Pernyataan itulah disampaikan Direktur Eksekutif Maarif Institute, Fajar Riza Ul Haq. Ia bahkan mempertanyakan kasus salah tangkap tersangka teroris yang dilakukan tim Densus 88 Antiteror Polri di Solo pada akhir pekan lalu. "Ini perlu dipertanyakan bagaimana informasi yang disampaikan oleh intelijen," ujar Fajar di Jakarta, Senin (24/9).
Kasus salah tangkap tersebut, menurut dia, sudah sering terjadi namun banyak dialami Kepolisian. "Misalnya yang di Jawa Timur pada tahun lalu, tapi itu bukan Densus dan bisa kita maklumi karena perilaku Polisi yang kurang profesional," katanya.
Tapi yang menjadi pertanyaan, lanjut dia, jika kasus salah tangkap tersebut dilakukan oleh Densus 88 yang mendapat pelatihan khusus dan dipersenjatai dengan lengkap. "Densus hendaknya jangan hanya mencari publisitas. Lebih baik bekerja dengan baik mana target yang memang harus dicurigai," jelasnya.

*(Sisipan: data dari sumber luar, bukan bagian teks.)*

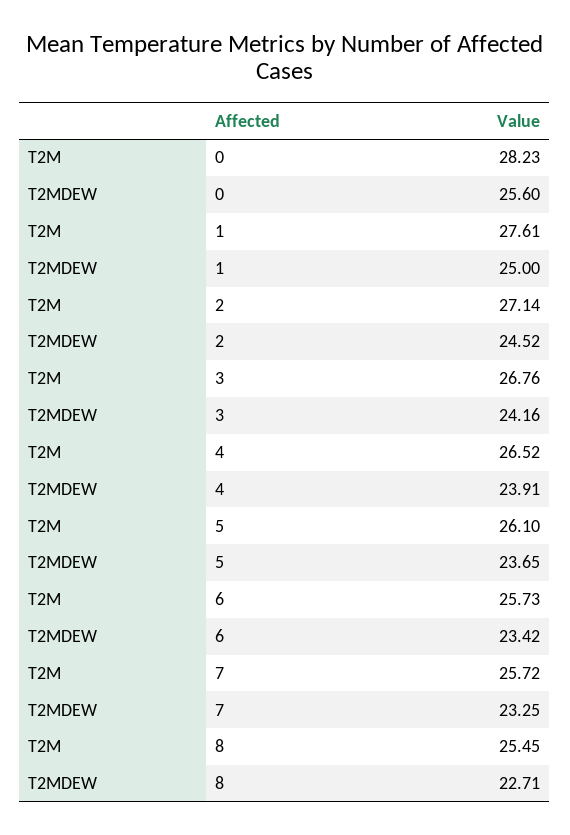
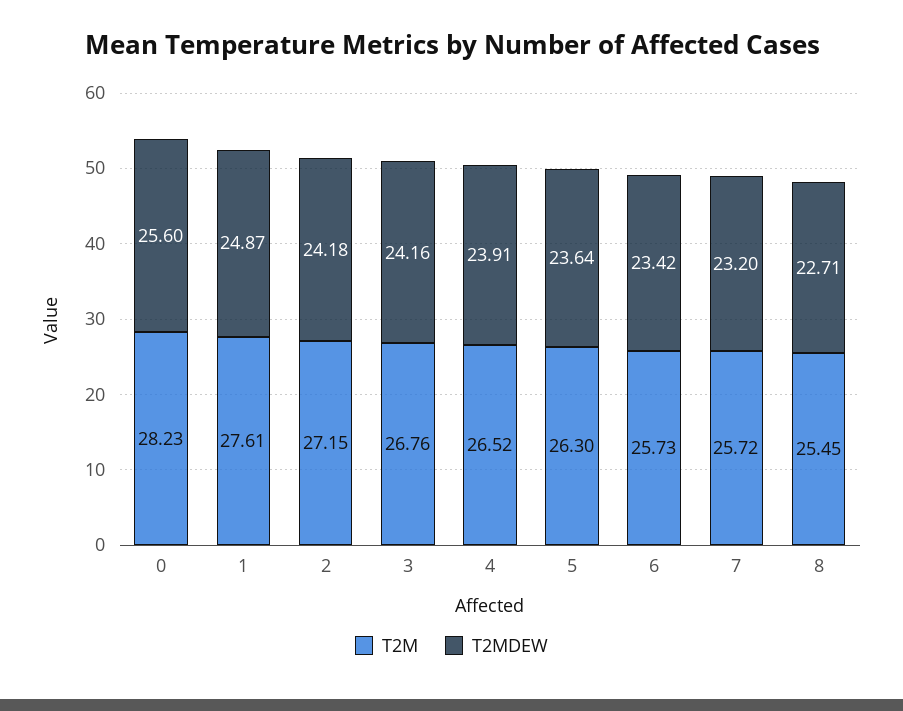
T2MDEW, 1: 25 -> 24.87
T2M, 2: 27.14 -> 27.15
T2MDEW, 2: 24.52 -> 24.18
T2M, 5: 26.1 -> 26.3
T2MDEW, 5: 23.65 -> 23.64
T2MDEW, 7: 23.25 -> 23.2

Selama ini, lanjut dia, banyak yang mencurigai Densus 88 yang dijadikan alat politik. Misalnya ketika kasus korupsi merebak, lalu muncul isu terorisme. "Itu yang dikhawatirkan dan berbahaya. Aparat keamanan harus netral, kalau memang teroris ya dikejar. Selama ini, kita melihat ada motif seperti itu dan jangan dibiarkan berkembang," imbuhnya.
Detasemen Khusus (Densus) 88 Antiteror Polri membebaskan anggota Jemaah Ansharut Tauhid (JAT) Solo Durrahman. Durrahman sempat ditahan oleh Densus saat penangkapan sejumlah terduga teroris di kawasan Solo Square pada Sabtu (22/9).